■ EXERCISE AIM
Leave the pictures out and restate every line below exactly.
SUPPLIED INFORMATION Block Start
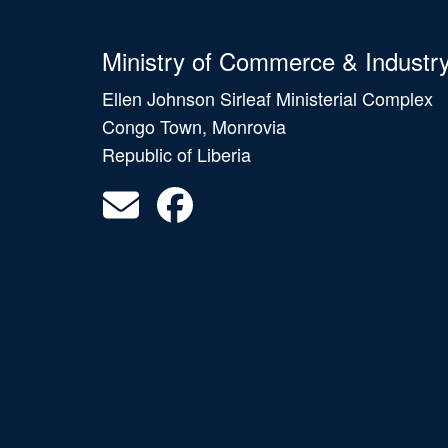
Ministry of Commerce & Industr
Ellen Johnson Sirleaf Ministerial Complex
Congo Town, Monrovia
Republic of Liberia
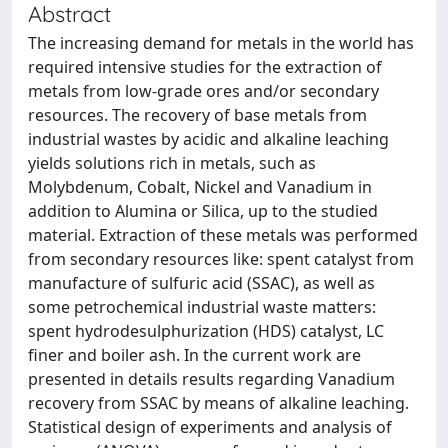
Abstract
The increasing demand for metals in the world has
required intensive studies for the extraction of
metals from low-grade ores and/or secondary
resources. The recovery of base metals from
industrial wastes by acidic and alkaline leaching
yields solutions rich in metals, such as
Molybdenum, Cobalt, Nickel and Vanadium in
addition to Alumina or Silica, up to the studied
material. Extraction of these metals was performed
from secondary resources like: spent catalyst from
manufacture of sulfuric acid (SSAC), as well as
some petrochemical industrial waste matters:
spent hydrodesulphurization (HDS) catalyst, LC
finer and boiler ash. In the current work are
presented in details results regarding Vanadium
recovery from SSAC by means of alkaline leaching.
Statistical design of experiments and analysis of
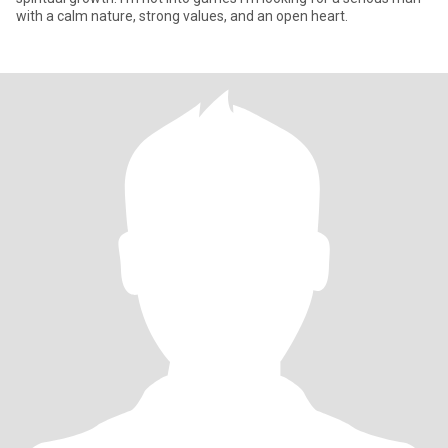
with a calm nature, strong values, and an open heart.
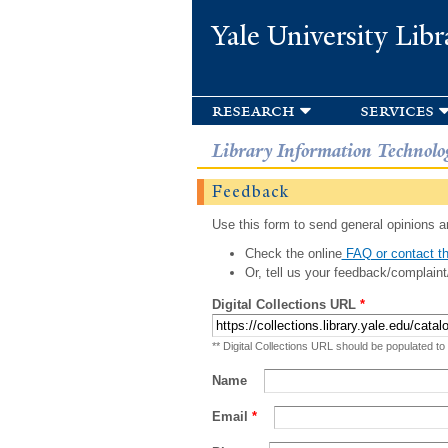
Yale University Libr
research
services
Library Information Technolo
Feedback
Use this form to send general opinions an
Check the online
FAQ or contact th
Or, tell us your feedback/complaint
Digital Collections URL
*
** Digital Collections URL should be populated to
Name
Email
*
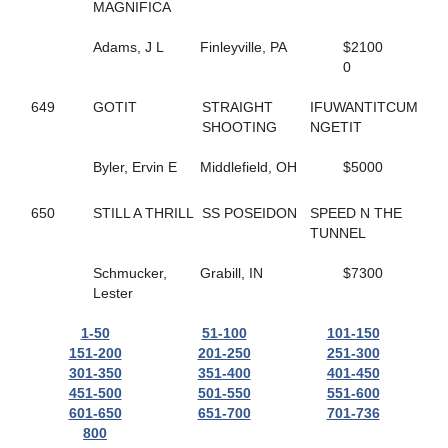
165
HELLO ROCKY TWO
MAGNIFICA
362
HES COMIN IN HOT
55
HES ROCKIN RALPHIE
Adams, J L
Finleyville, PA
$2100
67
HICKORY HUSKER
0
271
HIGH GEAR NO FEAR
495
HILL YEAH
649
GOTIT
STRAIGHT
IFUWANTITCUM
365
HILLS SPIRIT
SHOOTING
NGETIT
174
HISWAYORTHEHIGHWAY
279
HOLIDAY HARLOT
Byler, Ervin E
Middlefield, OH
$5000
398
HOLOCENE
507
HOLY TRINITY
650
STILL A THRILL
SS POSEIDON
SPEED N THE
586
HOMEGROWN HONEY
TUNNEL
56
HONEY BOO
476
HONEY WEST
Schmucker,
Grabill, IN
$7300
559
HOPEFUL TRUST
Lester
519
HORNETS NEST
628
HOT SHOT MCJEFFERS
1-50
51-100
101-150
332
HUNTER AM
151-200
201-250
251-300
308
HUSH UP
301-350
351-400
401-450
554
I JUST WANNA WIN
451-500
501-550
551-600
169
I LOVE MY MVP
601-650
651-700
701-736
148
ICELANDTIC STAR
800
268
IDEAL DANCER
SUPPLIED INFORMATION Block End
■ OUTPUT
Ministry of Commerce & Industr
Ellen Johnson Sirleaf Ministerial Complex
Congo Town, Monrovia
Republic of Liberia
Abstract
The increasing demand for metals in the world has
required intensive studies for the extraction of
metals from low-grade ores and/or secondary
resources. The recovery of base metals from
industrial wastes by acidic and alkaline leaching
yields solutions rich in metals, such as
Molybdenum, Cobalt, Nickel and Vanadium in
addition to Alumina or Silica, up to the studied
material. Extraction of these metals was performed
from secondary resources like: spent catalyst from
manufacture of sulfuric acid (SSAC), as well as
some petrochemical industrial waste matters:
spent hydrodesulphurization (HDS) catalyst, LC
finer and boiler ash. In the current work are
presented in details results regarding Vanadium
recovery from SSAC by means of alkaline leaching.
Statistical design of experiments and analysis of
with a calm nature, strong values, and an open heart.
Yale University Libr
research
services
Library Information Technolo
Feedback
Use this form to send general opinions an
Check the online
FAQ or contact th
Or, tell us your feedback/complaint
Digital Collections URL
*
** Digital Collections URL should be populated to
Name
Email
*
165
HELLO ROCKY TWO
MAGNIFICA
362
HES COMIN IN HOT
55
HES ROCKIN RALPHIE
Adams, J L
Finleyville, PA
$2100
67
HICKORY HUSKER
0
271
HIGH GEAR NO FEAR
495
HILL YEAH
649
GOTIT
STRAIGHT
IFUWANTITCUM
365
HILLS SPIRIT
SHOOTING
NGETIT
174
HISWAYORTHEHIGHWAY
279
HOLIDAY HARLOT
Byler, Ervin E
Middlefield, OH
$5000
398
HOLOCENE
507
HOLY TRINITY
650
STILL A THRILL
SS POSEIDON
SPEED N THE
586
HOMEGROWN HONEY
TUNNEL
56
HONEY BOO
476
HONEY WEST
Schmucker,
Grabill, IN
$7300
559
HOPEFUL TRUST
Lester
519
HORNETS NEST
628
HOT SHOT MCJEFFERS
1-50
51-100
101-150
332
HUNTER AM
151-200
201-250
251-300
308
HUSH UP
301-350
351-400
401-450
554
I JUST WANNA WIN
451-500
501-550
551-600
169
I LOVE MY MVP
601-650
651-700
701-736
148
ICELANDTIC STAR
800
268
IDEAL DANCER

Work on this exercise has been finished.